**Instruction:** Write what comes next in the passage about Congressman Michael Guest, picking up after its final sentence.

**Page extract:**
- - - -

Former U.S. Rep. Gregg Harper, whose retirement at the end of the 115th Congress opened the door for Guest’s candidacy, pointed out that learning to compromise and make deals means learning how the U.S. House works. And that requires a few terms, not a few weeks.
“There’s a steep learning curve, especially when you’re in the minority,” Harper said. “It’s much more difficult, so he has to work through that. But Michael’s a very smart person and a quick study. He gets along with people, he certainly treats everyone with respect, even if it’s someone he doesn’t agree with. And that’s a very important trait to have in D.C.”
But fewer congressmen are achieving the seniority that allows them to make the most of this learning curve. Since 2007, the average tenure of House members has dropped steadily, from 10.3 years to 8.6 at the start of 2019. The average tenure of senators has declined, too, from 13.1 in 2007 to 10.1. Harper, himself, is an example of this. For many Mississippians, Harper’s announcement last spring that he would retire was a surprise, coming right when he’d achieved a measure of seniority and influence as chairman of the House Administration Committee.
But as Harper ascended the House ranks, he said his heart remained with his family at their home in Pearl. So Harper made weekly flights to and from Washington. Last year, Harper said with a laugh, he achieved Diamond Medallion status on Delta, meaning he flew over 125,000 miles within one year.
“(The travel) certainly was an important factor,” Harper told Mississippi Today about his decision to retire. “There were lots of things that you have to contemplate. First, I never intended to stay up here for my entire life. And for me, not wanting to make that my life, not wanting to make that my career, 10 years is a long time to be on the road like that.”
Guest said Harper’s experience was on his mind when he and his wife Haley discussed whether she and their sons would join him in Washington if he were elected. Former U.S. Sen. Trent Lott told Mississippi Today that he warned Guest, as he’d warned Harper years earlier, that success in Washington means living in that city. But ultimately the Guests decided not to uproot their boys, both teenagers.
“I told (Harper) the same thing I have now told Michael Guest, and they didn’t listen to me. And that’s a mistake,” Lott said. “I brought my family and my wife with me. The job is in Washington, the job is not in Jackson.”
“Bring your family with you. And then you can go home every third week and work your district. But sleeping on a blowup mattress in your office, flying back home every weekend, is just brutal. Most human beings can’t endure that.”
Guest, for his part, doesn’t sleep on a blowup mattress. He rents a one-bedroom apartment in Capitol Hill. But as the conversation shifts from policy to his personal life, it’s clear the new Congressman’s thoughts are often with his family in Brandon.

- - - -

**Recorded data:**
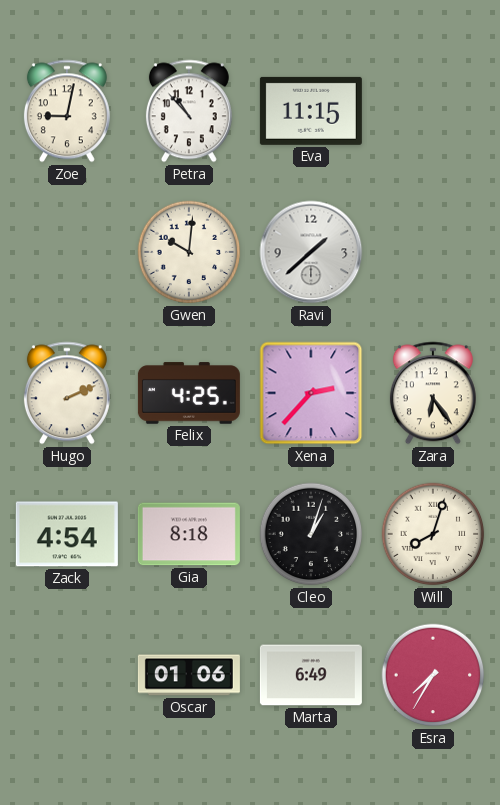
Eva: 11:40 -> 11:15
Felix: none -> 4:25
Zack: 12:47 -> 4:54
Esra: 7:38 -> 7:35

- - - -

**Written answer:**
“It’s difficult. As a parent you want to be supportive of your children, you want to be there. And while I think my children understand and they know why I’m here, it sometimes doesn’t make it easier, knowing that you’re not there in the stands pulling for them, or you’re not there running carpool,” Guest said. “That was one thing that I’ve always done was in the morning, my job was to run carpool, and my wife’s job was to run carpool in the evening.”
Guest pauses and looks down at his hands. “It’s hard not to be there.”
Lott, for his part, said he hopes Guest’s tenure in Congress is a long one. The longer the congressional tenure, the more productive.
“When I started out, I was an agitator… By the time I retired, I was known as a deal-maker and a compromiser. Well, yeah,” Lott said.
“To do business with people, you need to know them. You need to get dinner with them at night,” Lott said.
Guest has tried to get to know the lone Democrat in Mississippi’s delegation, Rep. Bennie Thompson, the new chair of Homeland Security. They had a brief introduction on the House floor and short conversations in committee meetings. But the sitdown meeting they had scheduled has now been twice-postponed for House votes.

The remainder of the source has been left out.